Dataset entries
· · · · ·

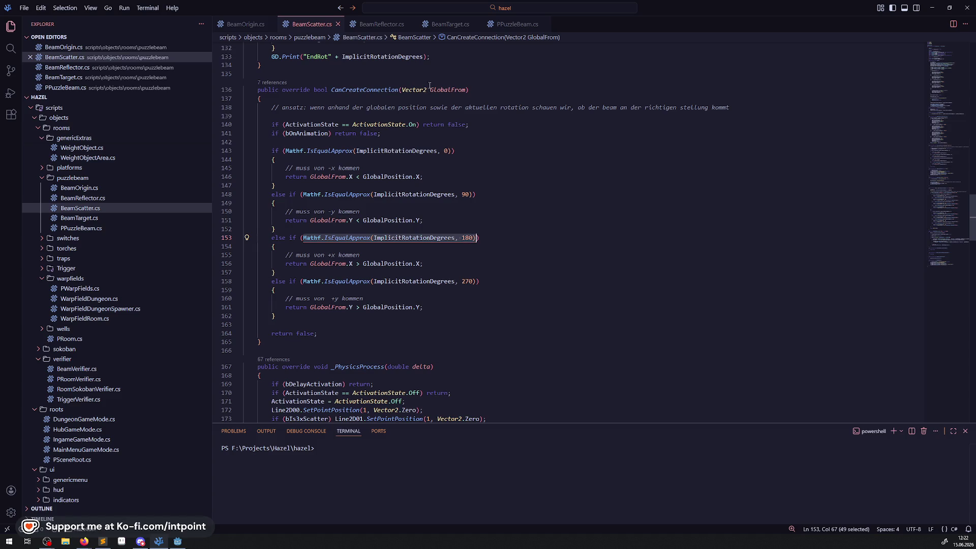
click(516, 24)
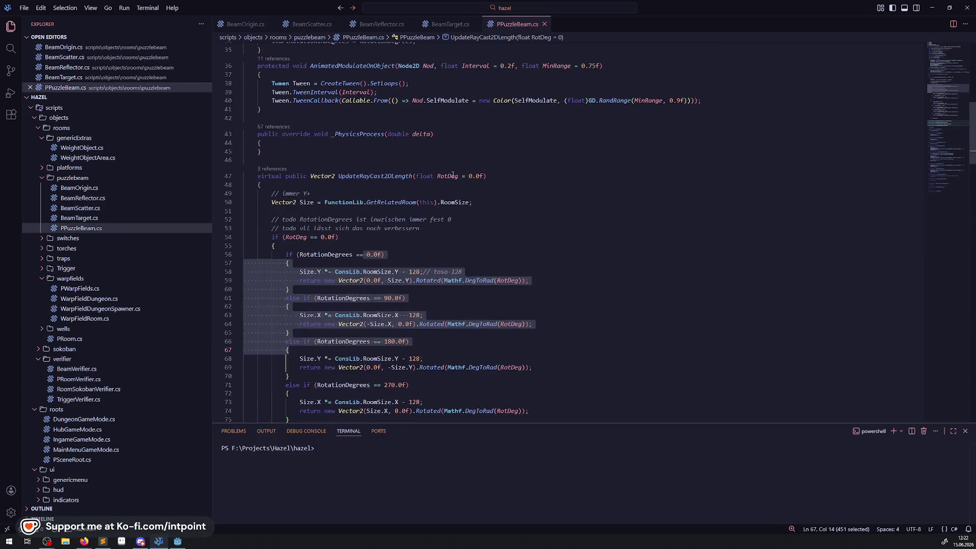
- Turn line 54's RotDeg == 0.0f check into Mathf.IsEqualApprox(RotDeg, 0)
click(482, 142)
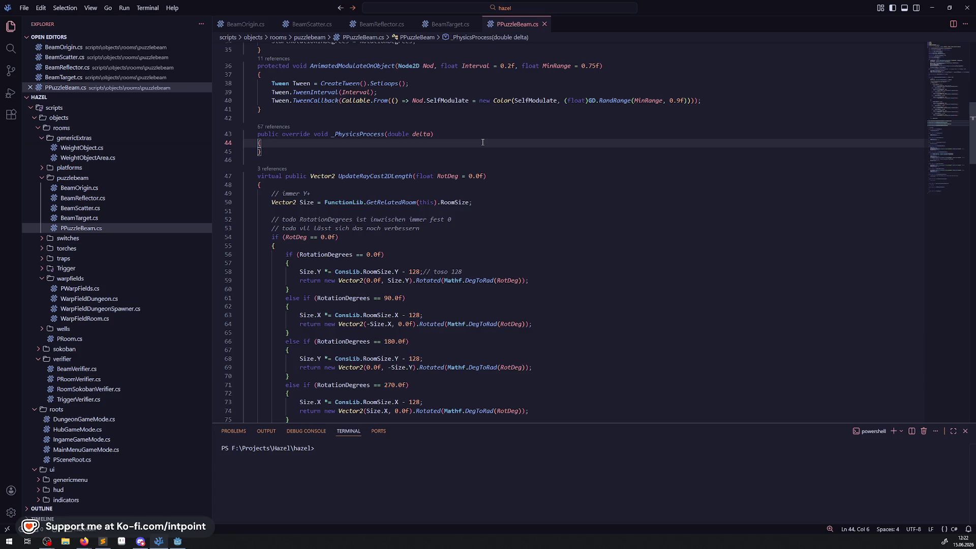
scroll(341, 245, down, 2)
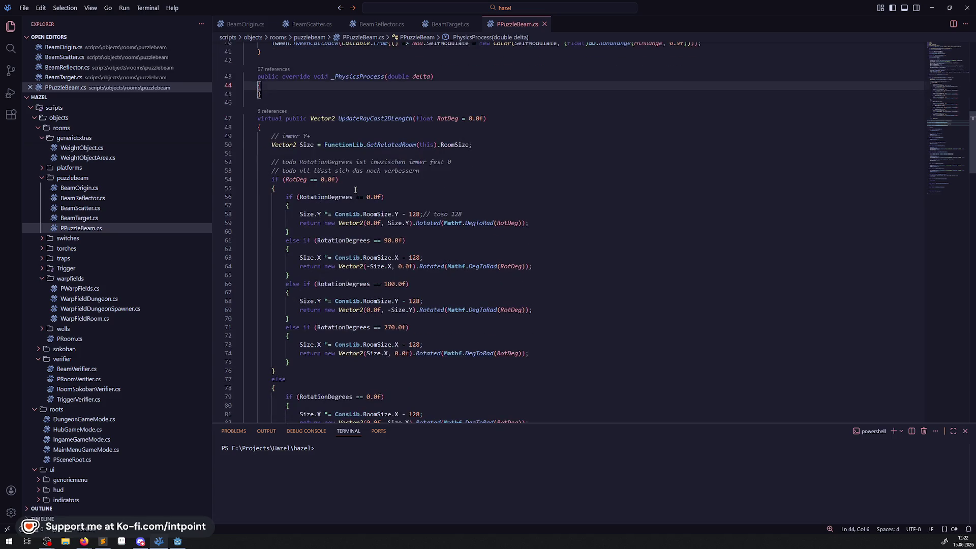
drag(299, 196, 384, 197)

· · · · ·

YOUR OBJECTIVE » Transcribe each entry exactly, pictures excluded.

SOLUTION FOR THIS PROBLEM »
click(516, 24)
- Turn line 54's RotDeg == 0.0f check into Mathf.IsEqualApprox(RotDeg, 0)
click(482, 142)
scroll(341, 245, down, 2)
drag(299, 196, 384, 197)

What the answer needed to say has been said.